Service-oriented architecture (SOA) can only be rolled out when business and IT come together.
This was the key message of the ITWeb SOA conference held at the Campus in Bryanston. The event saw Alok Goswami, Nedbank process portfolio manager for Group Technology Business Improvement, and Francina Botha, Nedbank senior manager for SOA Centre of Excellence, examine the role of change management when implementing SOA.
Nedbank is currently in the building phase of its SOA implementation strategy, supported by IBM.
According to Goswami, SOA services are not confined within IT and rather span across the entire enterprise.
“Business needs to work with IT to ensure that applications are developed to maximum flexibility, agility, and reusability for current, as well as future needs.
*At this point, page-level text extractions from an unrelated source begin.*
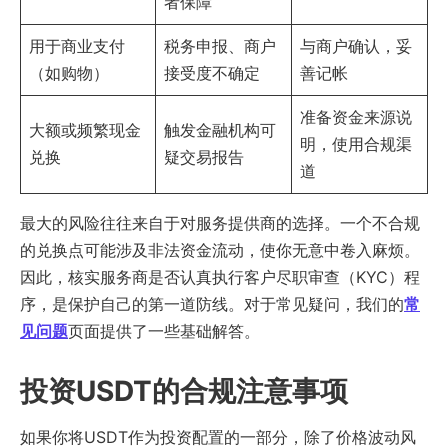
者保障
用于商业支付
税务申报、商户
与商户确认，妥
（如购物）
接受度不确定
善记帐
准备资金来源说
大额或频繁现金
触发金融机构可
明，使用合规渠
兑换
疑交易报告
道
最大的风险往往来自于对服务提供商的选择。一个不合规
的兑换点可能涉及非法资金流动，使你无意中卷入麻烦。
因此，核实服务商是否认真执行客户尽职审查（KYC）程
序，是保护自己的第一道防线。对于常见疑问，我们的
常
见问题
页面提供了一些基础解答。
投资USDT的合规注意事项
如果你将USDT作为投资配置的一部分，除了价格波动风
If we don't have collaboration between business and IT, then the SOA strategy is bound to fail,” Goswami said.
He added: “There should be an ability to respond and adapt to the emerging markets, technologies and competitors. The IT infrastructure must be capable of supporting new business processes as well as future changes.
“When you go on your SOA journey, you are only SOA ready when the organisation has a generic approach to accommodate many future possibilities and uncertainties, yet specific enough to provide a framework for short-term decision-making.”
Culture change
In addition, Goswami urged companies to have an asset-based view of IT investments and governance structure to encourage business and IT alignment. He said companies need to have the right mindset to introduce key roles that need to be assigned with the SOA implementation strategy.
Botha indicated that the one role that can make or break the SOA implementation strategy is the service architect, who needs to work with the service designer, who in turn, is accountable to making contracts for the service provider and service consumer. Process engineers also play a vital role in the success of the implementation.
Botha said integration between people, business processes and technology is imperative to remove silos within the organisation.